O novo single leva o nome de Maria Madalena. Uma narrativa sobre a infância da rapper e a relação com sua mãe. Fala sobre a criança pobre brasileira, a vivência na periferia, sobre espera e esperança e como esses dois são tão distintos.

Maria Mandela como mulher, mãe e chefe da família, invisível e, ao mesmo tempo, é a mão que faz a roda do país girar. Sim, também é sobre vencer as dificuldades, apesar de tudo.

Durante a construção do single, Negra Jaque comenta que cantou à capela e o Leonardo Braga foi criando arranjos a partir do que ele ouvia, “em minhas palavras, foi mágico” confessa a rapper.

Trazer pro mundo a história de Maria Madalena é discutir invisibilização e desqualificação do sujeito. De um povo brasileiro que é um número, estatística, mas que possui tantas histórias de amor e luta que pretendem nos fazer ouvir e aprender.

 

A produção musical ficou a cargo de Leonardo Braga da OCorre Lab que fará a mix e Maurício Gargel (mesmo audio mastering do E.M.I.C.I.D.A, Arnaldo Antunes, Anitta e outros) fará a masterização.

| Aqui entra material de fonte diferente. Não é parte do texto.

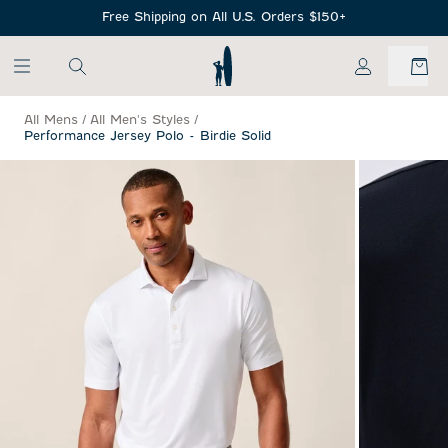
SKIP TO MAIN CONTENT
Free Shipping on All U.S. Orders $150+
My Account
All Mens
/
All Men's Styles
/
Performance Jersey Polo - Birdie Solid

Bruno Braga será o responsável pelo projeto gráfico. A produção e gerenciamento de carreira da rapper passou a contar com o produtor cultural Cleverson Ferreira.

 

Previsão de pré-lançamento pelo Spotify em 05 de junho/20. 

 

Desde 2007 na estrada, quando integrou o grupo “Pesadelo do Sistema”, a rapper vem se destacando no segmento do hip hop. Em 2013, quando iniciou carreira solo, foi a primeira mulher vencedora da “Batalha do Mercado”, evento tradicional da região metropolitana de POA e, por causa desse prêmio, gravou seu primeiro EP “SOU”. De lá pra cá, participou de festivais, como o “Nosoutras”, lançou discos, recebeu prêmios e importantes indicações, como a de melhor compositora no “Prêmio Açorianos”, fez o show de abertura do projeto “UNIMUSICA” da UFRGS, participou do show de Elza Soares no Bar Opinião, circulou por várias cidades do RS, além de RJ e SP.

 

Essa é a trajetória de Negra Jaque, que junto com muitas mulheres negras de todos os tempos, caminha em direção à igualdade. Busca um mundo melhor para se viver, que empodera, que não vê limites à sua frente.

 

Jaqueline Trindade Pereira (Negra Jaque) é formada em Pedagogia e, além da sua carreira no rap, é frequentemente contratada para ministrar oficinas e palestras, direcionadas ao público adulto, juvenil e infantil, com as temáticas que envolvem o hip hop, a luta feminista e o movimento negro.